A fotografia, apesar de ser esteticamente “bonitinha” quase não possui nuances e não chega ser marcante, com exceção da cena em que Toru e Naoko tem sua primeira noite juntos e quando ele recebe pelo correio um cachecol feito por ela, a luz torna-se levemente azulada para expressar o sofrimento. De resto contentamo-nos com uma luz branca que sempre imita uma leve luz solar nos ambientes abertos e passa a sensação de clima frio correspondente à melancolia dos personagens e, nas cenas internas, com uma luz diegética amarela proveniente de um abajour ou lustre.

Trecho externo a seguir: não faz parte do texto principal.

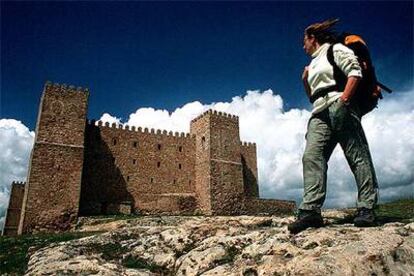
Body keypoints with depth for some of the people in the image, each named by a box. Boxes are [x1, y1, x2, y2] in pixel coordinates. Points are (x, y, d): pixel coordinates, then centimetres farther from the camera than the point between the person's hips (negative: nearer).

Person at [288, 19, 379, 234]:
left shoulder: (335, 50, 10)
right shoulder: (313, 64, 32)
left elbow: (355, 72, -6)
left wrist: (344, 99, -17)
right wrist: (305, 82, 19)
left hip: (340, 108, -6)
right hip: (320, 114, 7)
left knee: (358, 156, -8)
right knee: (312, 156, -14)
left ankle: (366, 209, -5)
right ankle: (311, 210, -23)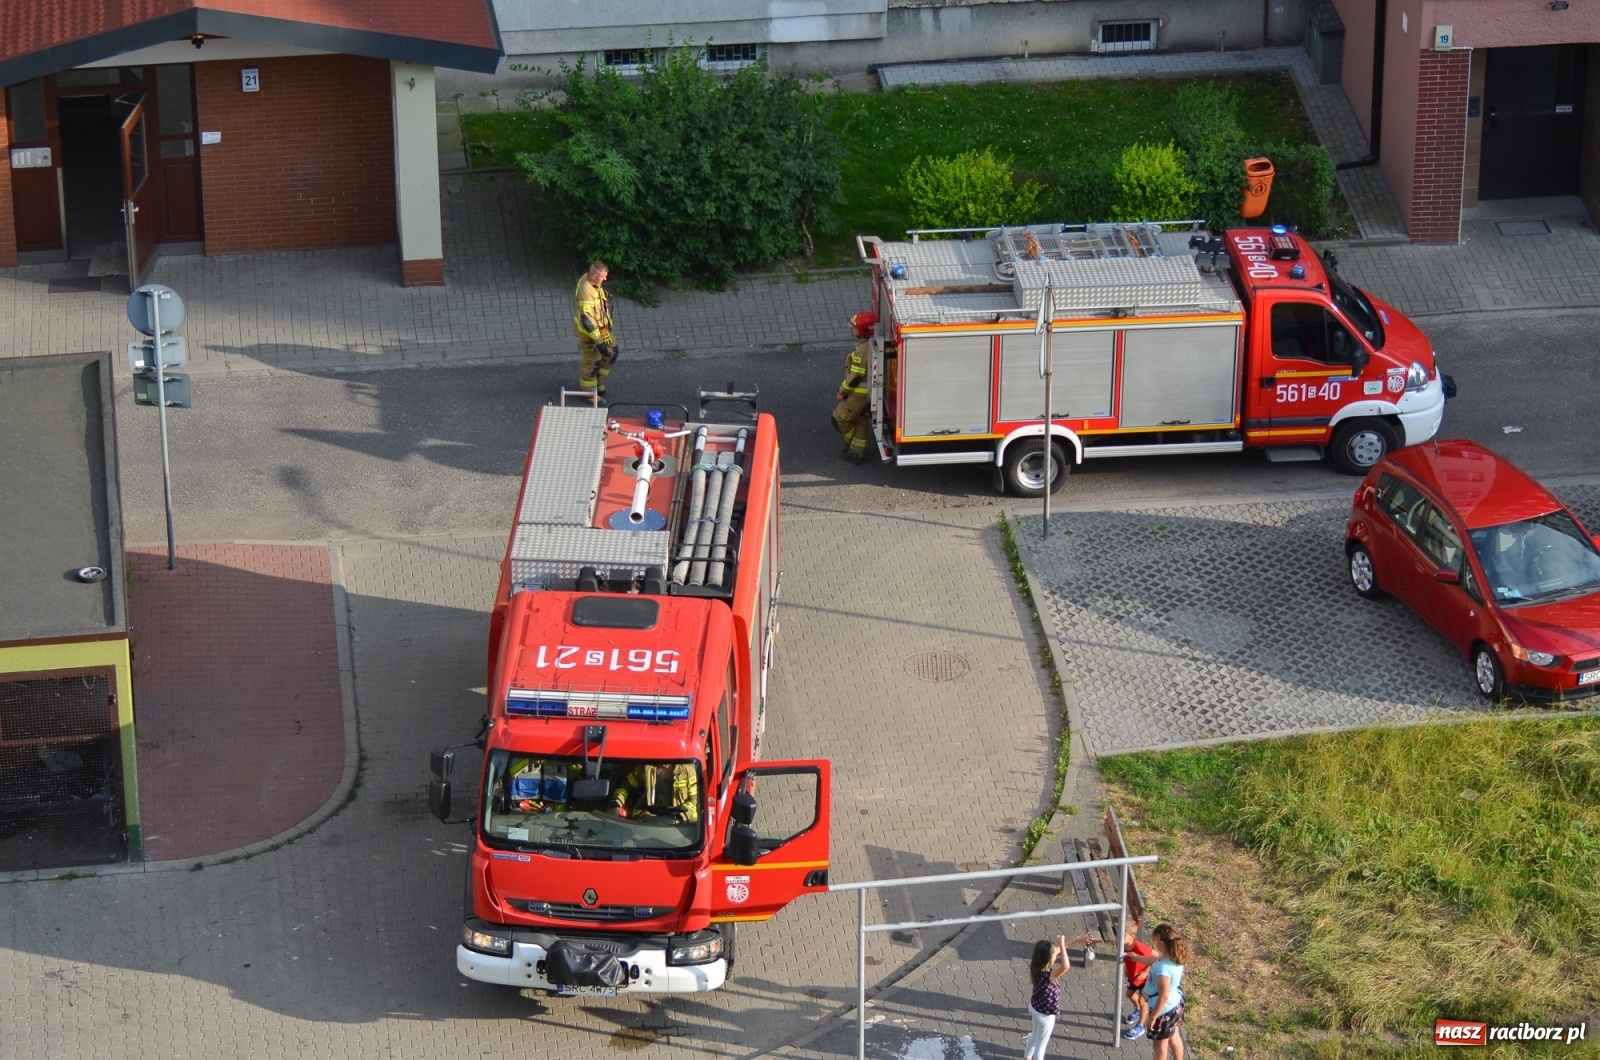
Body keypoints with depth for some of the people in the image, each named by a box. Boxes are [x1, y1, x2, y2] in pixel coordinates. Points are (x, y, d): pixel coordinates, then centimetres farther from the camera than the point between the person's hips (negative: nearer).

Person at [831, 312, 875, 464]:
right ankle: (857, 452, 24)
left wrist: (842, 391, -11)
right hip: (868, 391, 10)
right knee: (859, 420, 18)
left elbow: (855, 376, -25)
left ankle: (852, 445, 25)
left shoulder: (863, 350, -28)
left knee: (840, 418, 6)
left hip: (859, 393, -10)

Ao contrário da fotografia, a montagem torna-se muito perceptível ao longo do filme. Alternada entre momentos de curtos planos – sequência e cortes secos muito rápidos, dá algum dinamismo à obra e a sensação de estarmos lendo um texto muito pontuado, o que causa inquietação em alguns espectadores (como exemplo, posso citar as transições entre cenas internas e externas). No entanto, a trilha musical, inteiramente original e composta pelo músico da banda Radiohead, Jonny Greenwood, foi vencedora de vários prêmios e é totalmente centrada em Toru, e muda de acordo com os sentimentos desse. Para tanto, é variada e composta por gêneros como rock, baladas tristes e instrumentais profundamente dolorosos. É curioso ver que as músicas, quando presentes, tem longa duração, não permanecendo apenas em um plano; por vezes, chegam a durar uma sequência inteira, como quando Toru despede-se de Midori e em seguida descobre sobre a morte de Naoko e decide viajar para ficar sozinho com seus pensamentos; a sequência dura em torno de sete minutos e as duas músicas tocadas são ininterruptas.

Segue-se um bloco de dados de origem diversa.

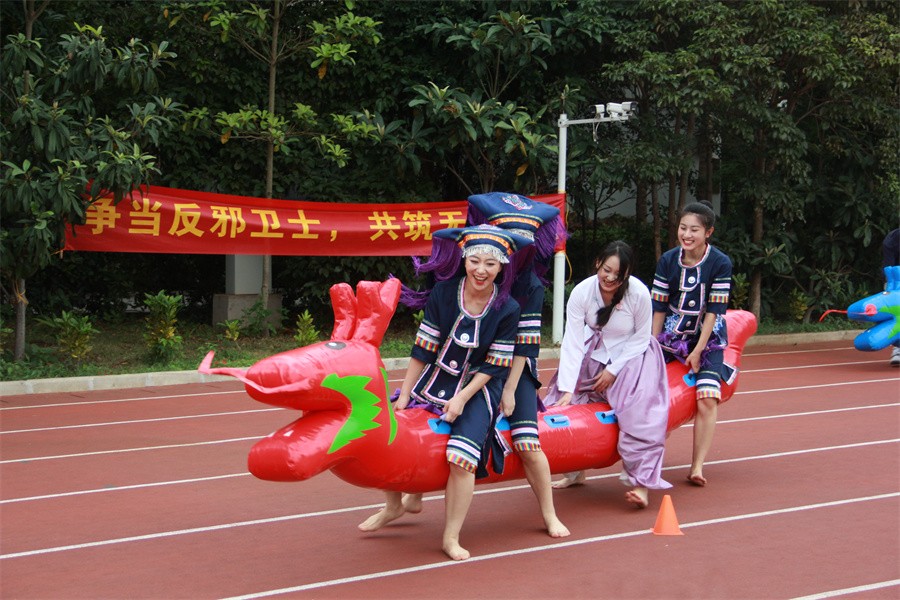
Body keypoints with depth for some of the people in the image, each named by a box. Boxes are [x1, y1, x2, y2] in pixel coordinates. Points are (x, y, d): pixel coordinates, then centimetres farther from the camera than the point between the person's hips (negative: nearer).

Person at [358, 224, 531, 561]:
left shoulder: (507, 310, -13)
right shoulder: (443, 293, -10)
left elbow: (493, 366, -10)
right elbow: (423, 349, -6)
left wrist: (461, 398, -18)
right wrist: (404, 396, -5)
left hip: (477, 390, -3)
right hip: (434, 381, 3)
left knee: (462, 457, -24)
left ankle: (451, 538, -10)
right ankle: (396, 505, 24)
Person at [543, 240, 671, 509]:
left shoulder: (639, 294, -24)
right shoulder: (582, 292, -20)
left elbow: (641, 338, -10)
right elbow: (572, 342, -22)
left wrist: (614, 370, -15)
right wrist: (567, 389, -27)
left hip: (632, 355, -3)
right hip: (595, 353, 3)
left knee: (640, 412, -25)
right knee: (566, 404, -3)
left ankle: (641, 481, -21)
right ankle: (574, 470, 17)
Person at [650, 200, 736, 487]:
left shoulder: (720, 264, -14)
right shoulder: (668, 261, -7)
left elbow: (714, 310, -13)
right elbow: (659, 306, -2)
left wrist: (698, 351, -14)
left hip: (708, 338, -3)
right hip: (672, 335, 3)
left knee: (708, 396, -17)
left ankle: (697, 466, -14)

Reluto em terminar esse texto caindo no clichê de “o livro é melhor do que o filme”, até porque reconheço ser uma fã irremediável de Haruki Murakami e minhas expectativas eram altíssimas.  A parte técnica foi a principal decepção, o enredo criou várias possibilidades para a fotografia ser uma aliada na expressão de sentimentos, porém muitas delas não foram devidamente aproveitadas. Além do que, por mais que haja uma conexão, literatura e cinema são duas mídias completamente diferentes e cada uma tem suas particularidades. Uma transcrição fiel, às vezes, não é o suficiente, são necessárias adaptações na montagem, na arte, na fotografia, nos efeitos sonoros e, principalmente, no roteiro para transformar uma sensação literária em aspecto visual, algo muito bem feito, por exemplo, em filmes como Fahrenheit 451 (François Truffaut, 1966) e O Poderoso Chefão (Francis Ford Coppolla, 1972), mas que se perdeu em Norwegian Wood.

Para espectadores de blockbusters, esse filme será uma tortura, para aqueles que são amigáveis ao cinema asiático através de obras de Kurosawa ou Mizoguchi, Norwegian Wood será uma interessante experiência estética, e para os que transitam entre os dois lados pode ser uma ótima oportunidade de se familiarizar com a obra de um excelente escritor e de um razoável diretor e, então, responder à pergunta feita por Lennon e McCartney: “Isn’t it good? Norwegian Wood”.

* Estela Andrade é graduanda do curso de Imagem e Som da Universidade Federal de São Carlos (UFSCar) e Editora Responsável por Entrevistas da Revista RUA.